Value refers to the economic impact you provide to a client. The more the impact, the more you get paid. Why do hedge fund managers make millions of dollars while strawberry pickers get $10/hr if they are lucky? In part due to scarcity (most hedge fund managers could pick strawberries, most strawberry pickers couldn’t be hedge fund managers), but also straight economic output.
In the marketing services world, especially the online marketing world, value can be clearly quantified. One agency might drive 20% ROI on your campaigns and another might drive 5000%. Apples to apples comparisons can be quite easy to obtain.  Not surprisingly, the greater the value a service provider drives, the greater the demand for that provider’s services, and the greater the service provider can charge. The fact that my agency has increased our minimum fees by 10X in just three years is in large part due to the fact that we drive immense value to our clients, especially compared to many other agencies!
Different marketing service providers have different cost structures. Some companies hire independent contractors overseas to do all their work at $5/hr. Others hire 10+ year veterans, have fancy offices, sophisticated technology, and generally high overhead. It goes without saying that the rate you charge clients has to consider the cost to service those clients!
Lastly, there’s the notion of risk. Some marketing service providers assume a lot of risk when taking on a new client. For example, a performance marketing company might not charge their client anything unless they hit a certain cost per sale goal. Traditional agencies take no risk – they require an upfront retainer and get paid regardless of the results of their work (within reason). As a general rule, the greater the risk, the greater the upside.
To provide a hypothetical around this, let’s say that Widgets.com sells blue widgets. If they sell a widget for $20, they make $10 of profit. A performance agency offers them this deal: we’ll market your widgets for you and you only have to pay us if we get sales for less than $10 each. Widgets.com agrees and the agency sells 50,000 widgets with a marketing cost of $4 each, which means that the agency gets $6 ($10-$4) times 50,000 sales, or $300,000. A traditional agency has the exact same performance, but elects to charge Widgets.com 10% of spend regardless of whether they hit the $10 per sale metric.

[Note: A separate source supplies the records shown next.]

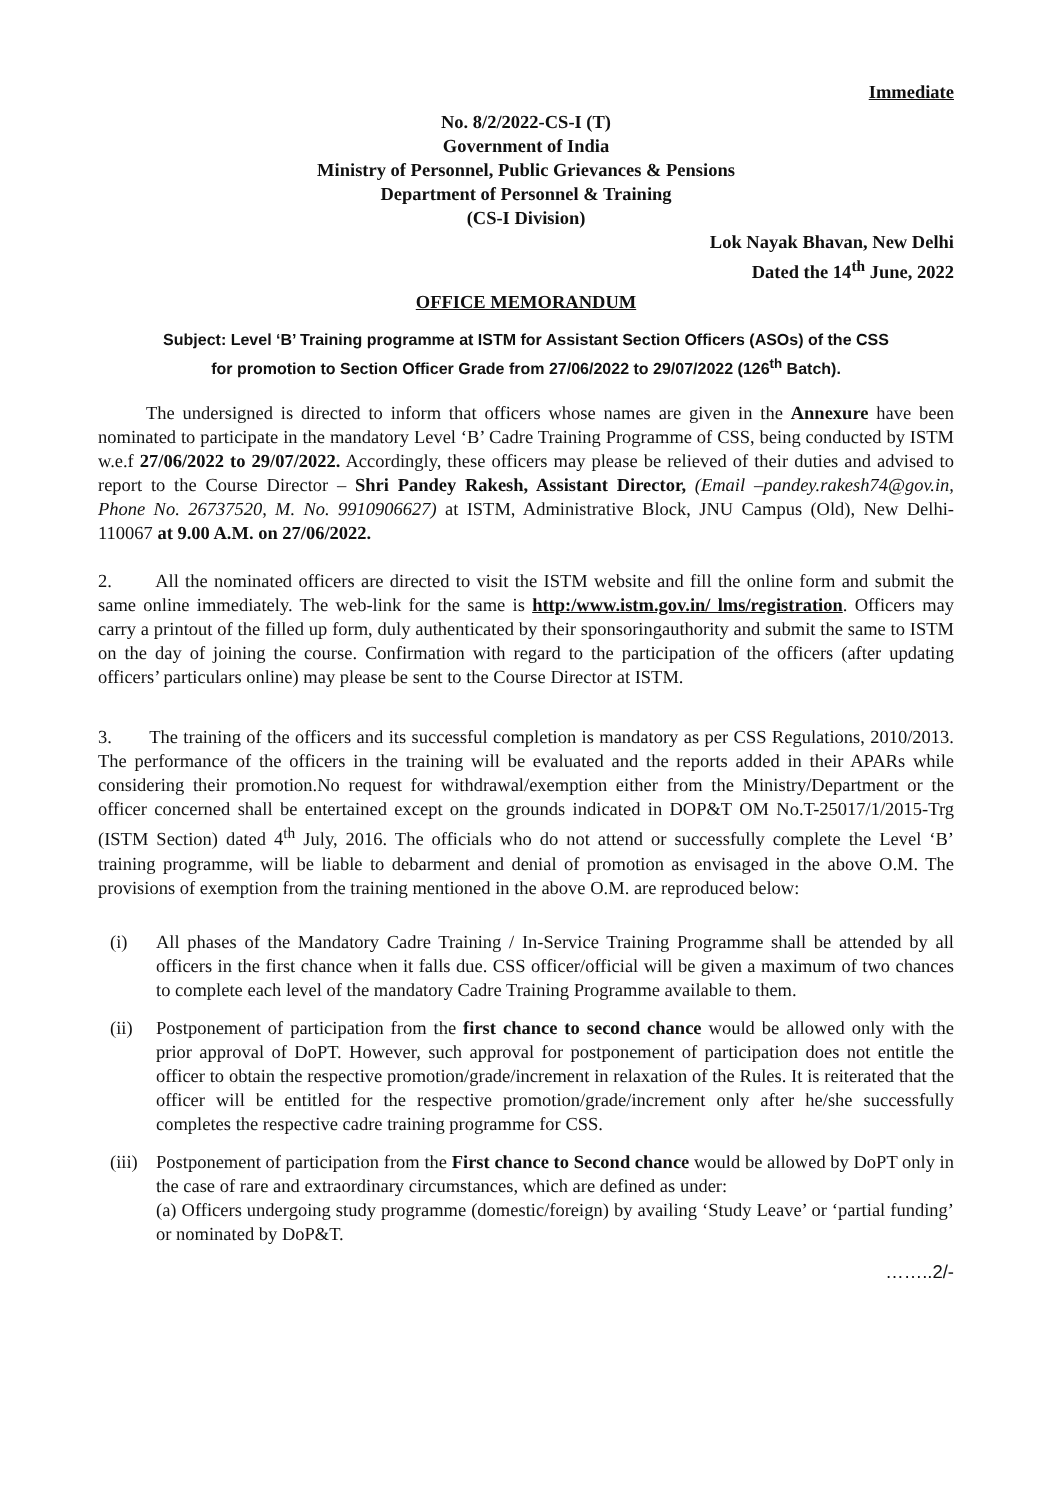Immediate
No. 8/2/2022-CS-I (T)
Government of India
Ministry of Personnel, Public Grievances & Pensions
Department of Personnel & Training
(CS-I Division)
Lok Nayak Bhavan, New Delhi
Dated the 14<sup>th</sup> June, 2022
OFFICE MEMORANDUM
Subject: Level ‘B’ Training programme at ISTM for Assistant Section Officers (ASOs) of the CSS
for promotion to Section Officer Grade from 27/06/2022 to 29/07/2022 (126<sup>th</sup> Batch).
The undersigned is directed to inform that officers whose names are given in the Annexure have been nominated to participate in the mandatory Level ‘B’ Cadre Training Programme of CSS, being conducted by ISTM w.e.f 27/06/2022 to 29/07/2022. Accordingly, these officers may please be relieved of their duties and advised to report to the Course Director – Shri Pandey Rakesh, Assistant Director, (Email –pandey.rakesh74@gov.in, Phone No. 26737520, M. No. 9910906627) at ISTM, Administrative Block, JNU Campus (Old), New Delhi- 110067 at 9.00 A.M. on 27/06/2022.
2. All the nominated officers are directed to visit the ISTM website and fill the online form and submit the same online immediately. The web-link for the same is http:/www.istm.gov.in/ lms/registration. Officers may carry a printout of the filled up form, duly authenticated by their sponsoringauthority and submit the same to ISTM on the day of joining the course. Confirmation with regard to the participation of the officers (after updating officers’ particulars online) may please be sent to the Course Director at ISTM.
3. The training of the officers and its successful completion is mandatory as per CSS Regulations, 2010/2013. The performance of the officers in the training will be evaluated and the reports added in their APARs while considering their promotion.No request for withdrawal/exemption either from the Ministry/Department or the officer concerned shall be entertained except on the grounds indicated in DOP&T OM No.T-25017/1/2015-Trg (ISTM Section) dated 4<sup>th</sup> July, 2016. The officials who do not attend or successfully complete the Level ‘B’ training programme, will be liable to debarment and denial of promotion as envisaged in the above O.M. The provisions of exemption from the training mentioned in the above O.M. are reproduced below:
(i) All phases of the Mandatory Cadre Training / In-Service Training Programme shall be attended by all officers in the first chance when it falls due. CSS officer/official will be given a maximum of two chances to complete each level of the mandatory Cadre Training Programme available to them.
(ii) Postponement of participation from the first chance to second chance would be allowed only with the prior approval of DoPT. However, such approval for postponement of participation does not entitle the officer to obtain the respective promotion/grade/increment in relaxation of the Rules. It is reiterated that the officer will be entitled for the respective promotion/grade/increment only after he/she successfully completes the respective cadre training programme for CSS.
(iii) Postponement of participation from the First chance to Second chance would be allowed by DoPT only in the case of rare and extraordinary circumstances, which are defined as under:
(a) Officers undergoing study programme (domestic/foreign) by availing ‘Study Leave’ or ‘partial funding’ or nominated by DoP&T.
……..2/-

In this case, since they spent $200,000 on media, they end up charging Widgets.com $20,000 (10% of $200K).
Putting it All Together
You can charge whatever you want for your marketing services, but to really grow a meaningful business, you need to take the above factors into account. It’s true that you might occasionally find a client who is willing to pay you way more than scarcity demands, has little concern for whether you provide value, doesn’t care about your cost structure and is willing to take on all the risk, but that is more of a lottery ticket approach to business than a sound business plan.